Govt Offers 5G Device And Plan Package At RM60 Flat For Civil Servants

Civil servants will now enjoy a monthly rebate of RM10 for their respective postpaid mobile package under the Rahmah Civil Servants Postpaid Incentive effective this Aug 31.

“It is applicable to any existing postpaid package,” Communications and Digital Minister Fahmi Fadzil announced in a statement today.

“This means that civil servants will save RM120 annually on postpaid package payments,” he said, adding that the incentive was a token of appreciation to civil servants.

Fahmi also said his ministry, with the cooperation of the Malaysian Communications and Multimedia Commission (MCMC), telecommunication service providers (telcos) and device manufacturers, Samsung Malaysia and Honor Malaysia, will be offering the 5G Rahmah package from Aug 31.

The 5G Rahmah package is a 5G device and data plan priced at RM60 a month, with the choice of either a Samsung A14 5G or Honor 90 Lite 5G from as low as RM240.

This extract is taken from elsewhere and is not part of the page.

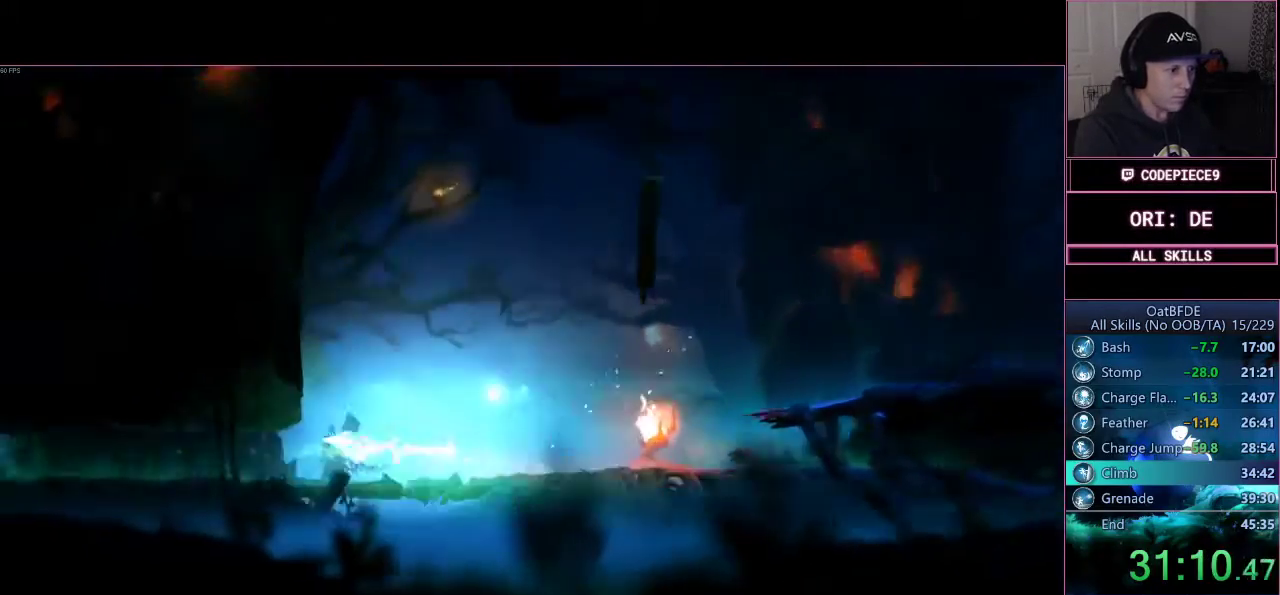
{"buttons": [], "left_stick": "left", "right_stick": "center", "events": []}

“The 5G Rahmah package is open to all Malaysians,” Fahmi said, adding that the first 100,000 subscribers from the B40 group will be get to enjoy the package with the smartphone priced at RM120.

The package, which has a 24-month subscription, will be available from Aug 31 with an extended warranty of two years for the smart phones as compared with the  one-year period offered previously.

Both the 5G Rahmah package and the Rahmah Civil Servants Postpaid Incentive are mobile data service packages that are cheaper than existing packages on the market, he said, pointing out that the Unity Government was serious about closing the digital gap and ensuring that Malaysians could afford quality Internet service at affordable prices.

Fahmi had shared yesterday that the government would be announcing special postpaid packages for civil servants today following complaints by frontliners on the field regarding the current price of postpaid packages.

Media reports on July 31 quoted Fahmi as saying that Internet package prices would drop by September after the Mandatory Standard on Access Pricing (MSAP) came into effect. The MCMC had also touched on the issue, stating on July 11 that the retail price of fixed broadband services based on the MSAP could only be applied after the access agreement was signed between service providers.